Many studies performed before the availability of safe and effective therapies against HBV showed decreased survival in HBsAg-positive kidney transplant recipients. Mortality was related to enhanced viral replication due to immunosuppresion which in turn resulted in accelerated liver failure. However, a recent analysis of the UNOS database showed similar 5-year patient and kidney graft survival in HBV-infected (n = 1,346) and noninfected patients (n = 74,335).8 Without any doubt, this significant improvement in outcome during the last decade was due to the increasing efficacy of antiviral agents to prevent HBV-related liver failure. There is now universal consensus that all HBsAg-positive candidates for kidney transplantation should receive antiviral therapy with NUCs shortly before or at the time of grafting in order to maintain undetectable serum HBV DNA levels.9 Pre-emptive therapy is indicated regardless of HBV DNA levels or fibrosis stage and should be maintained for life or as long as immunosuppression is required. ETV and TDF are now preferable to LAM or adefovir. The dosage of all NUCs has to be adjusted based on renal function. Recently, Knoll et al.10 showed that among 23 kidney transplant recipients with isolated anti-HBc positivity who were grafted with HBV-negative donors, 10 (43%) developed subclinical HBV reactivation (detectable HBV DNA), which cannot be easily distinguished from de novo hepatitis B. In this patient population, it is recommended to obtain HBV DNA levels every 3 to 6 months after kidney transplantation and to administer NUCs upon confirmation of viral reactivation but before elevation of ALT or clinical hepatitis.

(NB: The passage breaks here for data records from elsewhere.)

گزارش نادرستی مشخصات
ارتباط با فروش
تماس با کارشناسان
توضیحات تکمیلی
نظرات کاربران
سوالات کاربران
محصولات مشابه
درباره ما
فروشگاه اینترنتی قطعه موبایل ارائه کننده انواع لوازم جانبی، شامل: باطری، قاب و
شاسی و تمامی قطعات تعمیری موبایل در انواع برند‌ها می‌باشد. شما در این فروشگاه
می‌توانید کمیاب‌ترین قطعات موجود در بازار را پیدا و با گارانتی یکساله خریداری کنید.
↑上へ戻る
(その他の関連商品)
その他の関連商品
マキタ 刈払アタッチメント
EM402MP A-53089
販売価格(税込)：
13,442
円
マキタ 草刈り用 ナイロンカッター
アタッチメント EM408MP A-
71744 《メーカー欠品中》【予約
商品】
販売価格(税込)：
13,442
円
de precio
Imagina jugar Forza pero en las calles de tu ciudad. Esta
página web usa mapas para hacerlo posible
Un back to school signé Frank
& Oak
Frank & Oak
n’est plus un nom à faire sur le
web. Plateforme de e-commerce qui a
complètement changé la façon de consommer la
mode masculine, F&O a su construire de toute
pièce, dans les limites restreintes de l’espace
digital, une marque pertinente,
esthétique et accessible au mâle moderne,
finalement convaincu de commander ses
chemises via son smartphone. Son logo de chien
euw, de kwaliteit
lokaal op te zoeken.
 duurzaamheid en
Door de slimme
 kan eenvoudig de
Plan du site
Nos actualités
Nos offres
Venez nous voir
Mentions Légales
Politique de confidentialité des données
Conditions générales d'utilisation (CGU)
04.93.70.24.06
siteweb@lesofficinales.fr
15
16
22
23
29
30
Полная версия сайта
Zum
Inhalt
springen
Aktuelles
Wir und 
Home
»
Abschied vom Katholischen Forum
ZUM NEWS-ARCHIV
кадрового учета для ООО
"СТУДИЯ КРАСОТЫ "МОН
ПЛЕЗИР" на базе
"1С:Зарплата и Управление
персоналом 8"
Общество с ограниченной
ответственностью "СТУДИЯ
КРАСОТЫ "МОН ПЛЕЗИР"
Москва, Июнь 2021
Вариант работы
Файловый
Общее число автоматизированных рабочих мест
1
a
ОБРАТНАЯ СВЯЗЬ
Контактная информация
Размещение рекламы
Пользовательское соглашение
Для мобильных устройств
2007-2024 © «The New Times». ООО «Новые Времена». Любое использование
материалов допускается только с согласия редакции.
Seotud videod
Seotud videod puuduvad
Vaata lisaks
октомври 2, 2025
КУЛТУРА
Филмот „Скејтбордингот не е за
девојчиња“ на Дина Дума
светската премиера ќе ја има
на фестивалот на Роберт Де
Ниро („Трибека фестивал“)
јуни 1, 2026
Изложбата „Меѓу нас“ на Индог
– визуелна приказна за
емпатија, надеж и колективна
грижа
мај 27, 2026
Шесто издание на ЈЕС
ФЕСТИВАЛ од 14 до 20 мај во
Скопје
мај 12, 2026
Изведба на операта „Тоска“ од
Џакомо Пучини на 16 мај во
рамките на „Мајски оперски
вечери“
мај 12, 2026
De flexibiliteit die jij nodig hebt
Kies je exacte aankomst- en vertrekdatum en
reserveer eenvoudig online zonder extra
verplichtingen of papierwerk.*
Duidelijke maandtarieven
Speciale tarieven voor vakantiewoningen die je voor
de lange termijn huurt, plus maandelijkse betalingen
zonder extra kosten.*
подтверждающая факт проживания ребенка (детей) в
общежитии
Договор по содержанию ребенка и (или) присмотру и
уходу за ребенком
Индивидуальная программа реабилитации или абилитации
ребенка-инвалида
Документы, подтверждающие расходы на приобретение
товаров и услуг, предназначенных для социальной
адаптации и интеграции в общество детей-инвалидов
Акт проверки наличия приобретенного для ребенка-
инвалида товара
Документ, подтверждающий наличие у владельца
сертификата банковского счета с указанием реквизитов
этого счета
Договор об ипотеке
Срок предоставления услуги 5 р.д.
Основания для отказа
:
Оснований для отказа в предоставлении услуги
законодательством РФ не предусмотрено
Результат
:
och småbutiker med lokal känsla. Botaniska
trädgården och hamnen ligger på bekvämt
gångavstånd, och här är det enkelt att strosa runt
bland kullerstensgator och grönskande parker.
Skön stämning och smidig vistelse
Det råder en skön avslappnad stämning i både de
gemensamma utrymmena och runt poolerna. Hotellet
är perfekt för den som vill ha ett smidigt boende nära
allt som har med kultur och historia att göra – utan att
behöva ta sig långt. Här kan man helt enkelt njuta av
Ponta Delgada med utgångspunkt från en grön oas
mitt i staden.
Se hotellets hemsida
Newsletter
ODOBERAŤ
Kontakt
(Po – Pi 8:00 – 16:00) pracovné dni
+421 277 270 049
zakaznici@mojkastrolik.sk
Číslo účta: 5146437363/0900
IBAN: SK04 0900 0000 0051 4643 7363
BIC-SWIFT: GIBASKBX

What About Kidney Transplants from Anti-HBc–Positive Donors?
The risk of transmitting HBV infection when using anti-HBc+ donors for kidney transplantation is very low. Analyzing the UNOS database, Fong et al showed that anti-HBc seroconversion occurred in only 17/763 (2.2%) patients grafted with anti-HBc–positive donors, although this rate was significantly higher when compared with recipients of anti-HBc–negative donors (287/24,662 (1.1%), P = 0.02).11 However, no significant difference was found between groups for HBsAg seroconversion (0.6 versus 0.2%, respectively). Most likely, the low infectivity of anti-HBc–positive donors in this scenario is due to the absence of HBV replication and the low concentration of lymphoid cells in kidney tissue. In most centers, anti-HBc–positive kidneys are preferably allocated to successfully immunized recipients, although around 4% of vaccinated patients may lose protective antibodies and develop anti-HBc seroconversion (without clinical or biochemical hepatitis).12 Serum anti-HBs concentration should be periodically monitored during the waitlist time in order to administer booster vaccination. Although LAM or HBIg have been used in recipients of anti-HBc–positive donors, universal prophylaxis is not indicated. However, because HBV naïve and nonimmune patients are not completely free of viral transmission, posttransplantation serologic and virologic testing is recommended to allow early diagnosis and treatment of de novo HBV infection. Use of anti-HBc–positive donors for kidney transplantation has no impact on patient and graft survival.